Apache Pinot

If we want to get the total number of groups for a `group by` , I assume currently we have to do a separate `distinctcount` or `distinctcounthll`, right? But if the group by uses multiple columns, what’s the best approach to getting this total group count?

We can do `select distinctcount(concat(col1, col2, '|'))` and that works, but isn’t very fast.

Is the total number of groups very large? If not, you can set a relatively high `LIMIT` for the `GROUP BY` query or `DISTINCT` query to get all the groups

It can be large (e.g. &gt; 16M for a test query I just tried)

Do you need accurate result or approximate is fine?

Currently `distinctCount` family only support single column, we can probably extend that to support multiple columns

`distinctcounthll(concat(col1, col2, '|'))` should be faster

Yes, that’s what I’ve been using. But I would expect built-in support for multiple columns to be faster still, yes?

And there’s no standard SQL support for returning the total number of groups from the original aggregation query, right?

In SQL, I think you still need to use `count(distinct col1, col2)` to get the distinct count

Which is mostly equivalent to `DISTINCT(col1, col2)` with high limit in Pinot

`distinctcounthll(concat(col1, col2, '|'))` will suffer from Concat scalar udf 

May be better to enhance distinctCountHLL to take multiple columns 

Yes, that would be more performant. Should I file an issue?

And you can give it a shot, it’s not hard

I filed <https://github.com/apache/incubator-pinot/issues/6676>, hoping to get time to work on it :slightly_smiling_face:

____

■ WORK INSTRUCTION: Rewrite the Pinot thread starting at "It can be large" and ending at "faster still, yes?", replacing "single column" with "one column". The material plays no part in this.

■ EXTRACTED RECORDS:

____

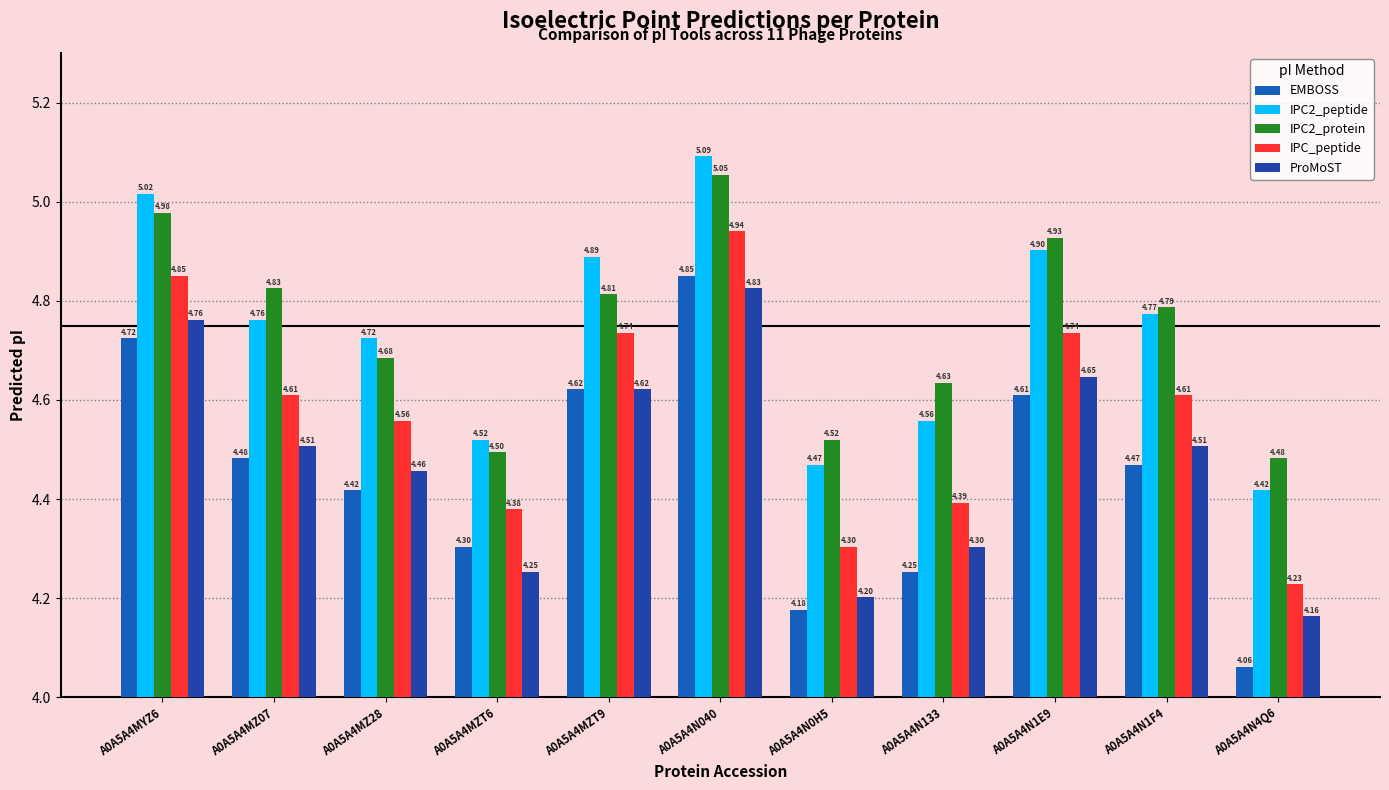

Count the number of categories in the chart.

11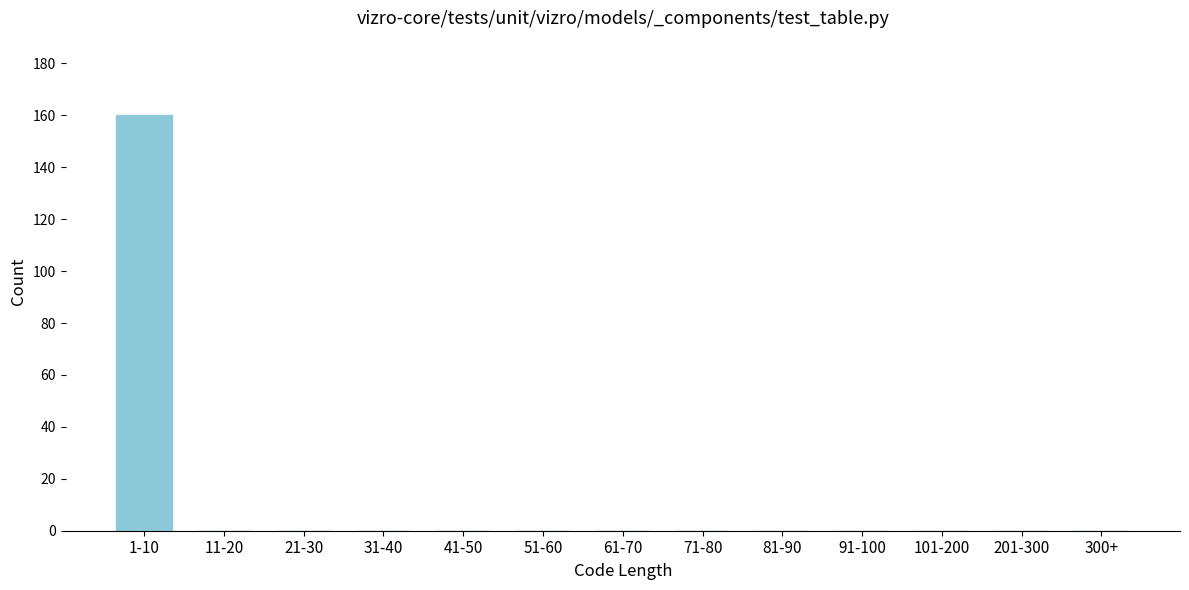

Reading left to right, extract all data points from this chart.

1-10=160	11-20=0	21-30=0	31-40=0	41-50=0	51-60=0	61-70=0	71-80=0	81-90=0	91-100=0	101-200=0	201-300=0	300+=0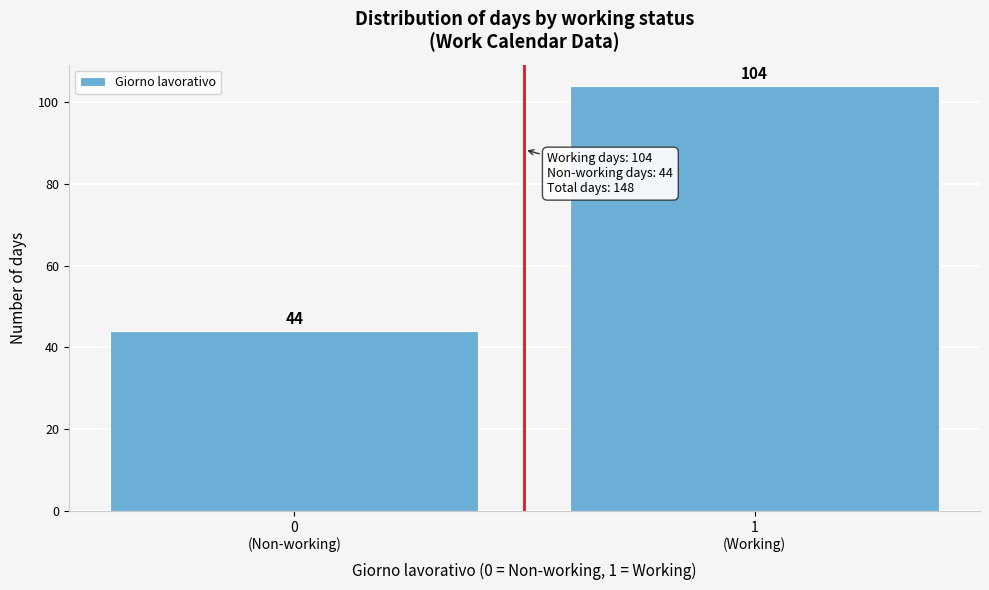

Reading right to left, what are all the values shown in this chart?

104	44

____

■ WRITTEN SOLUTION:
It can be large (e.g. &gt; 16M for a test query I just tried)

Do you need accurate result or approximate is fine?

Currently `distinctCount` family only support one column, we can probably extend that to support multiple columns

`distinctcounthll(concat(col1, col2, '|'))` should be faster

Yes, that’s what I’ve been using. But I would expect built-in support for multiple columns to be faster still, yes?